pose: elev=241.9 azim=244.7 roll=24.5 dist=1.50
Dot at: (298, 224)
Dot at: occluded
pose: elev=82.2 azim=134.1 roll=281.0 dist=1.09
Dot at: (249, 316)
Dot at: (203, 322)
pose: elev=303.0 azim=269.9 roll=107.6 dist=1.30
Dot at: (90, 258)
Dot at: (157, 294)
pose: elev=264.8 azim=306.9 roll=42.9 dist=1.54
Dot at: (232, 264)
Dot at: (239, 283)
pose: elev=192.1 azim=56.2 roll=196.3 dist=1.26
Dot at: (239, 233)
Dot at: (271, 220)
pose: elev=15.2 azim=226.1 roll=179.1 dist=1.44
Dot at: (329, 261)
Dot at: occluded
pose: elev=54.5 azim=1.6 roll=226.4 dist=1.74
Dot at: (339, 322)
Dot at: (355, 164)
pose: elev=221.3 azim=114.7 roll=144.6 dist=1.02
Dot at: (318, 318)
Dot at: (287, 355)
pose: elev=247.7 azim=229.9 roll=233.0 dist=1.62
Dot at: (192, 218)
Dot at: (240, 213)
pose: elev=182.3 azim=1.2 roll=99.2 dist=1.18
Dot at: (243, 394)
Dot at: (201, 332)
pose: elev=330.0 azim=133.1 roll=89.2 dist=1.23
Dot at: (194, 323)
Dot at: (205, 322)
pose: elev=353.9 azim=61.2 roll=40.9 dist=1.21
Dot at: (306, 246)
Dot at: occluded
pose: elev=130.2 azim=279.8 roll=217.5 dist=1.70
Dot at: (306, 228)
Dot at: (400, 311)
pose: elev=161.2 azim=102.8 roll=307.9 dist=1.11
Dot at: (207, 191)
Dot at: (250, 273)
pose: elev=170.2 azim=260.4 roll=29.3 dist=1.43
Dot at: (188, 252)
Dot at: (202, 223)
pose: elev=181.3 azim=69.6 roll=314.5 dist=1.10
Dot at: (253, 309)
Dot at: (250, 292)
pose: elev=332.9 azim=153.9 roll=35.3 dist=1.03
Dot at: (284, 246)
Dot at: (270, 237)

• [YOUR TASK] Lay out the rows above as a numbered list, from the line containing "pose: elev=247.7 azim=229.9" through the final row, leaving out any blank lines.

• [REPLY]
1. pose: elev=247.7 azim=229.9 roll=233.0 dist=1.62
2. Dot at: (192, 218)
3. Dot at: (240, 213)
4. pose: elev=182.3 azim=1.2 roll=99.2 dist=1.18
5. Dot at: (243, 394)
6. Dot at: (201, 332)
7. pose: elev=330.0 azim=133.1 roll=89.2 dist=1.23
8. Dot at: (194, 323)
9. Dot at: (205, 322)
10. pose: elev=353.9 azim=61.2 roll=40.9 dist=1.21
11. Dot at: (306, 246)
12. Dot at: occluded
13. pose: elev=130.2 azim=279.8 roll=217.5 dist=1.70
14. Dot at: (306, 228)
15. Dot at: (400, 311)
16. pose: elev=161.2 azim=102.8 roll=307.9 dist=1.11
17. Dot at: (207, 191)
18. Dot at: (250, 273)
19. pose: elev=170.2 azim=260.4 roll=29.3 dist=1.43
20. Dot at: (188, 252)
21. Dot at: (202, 223)
22. pose: elev=181.3 azim=69.6 roll=314.5 dist=1.10
23. Dot at: (253, 309)
24. Dot at: (250, 292)
25. pose: elev=332.9 azim=153.9 roll=35.3 dist=1.03
26. Dot at: (284, 246)
27. Dot at: (270, 237)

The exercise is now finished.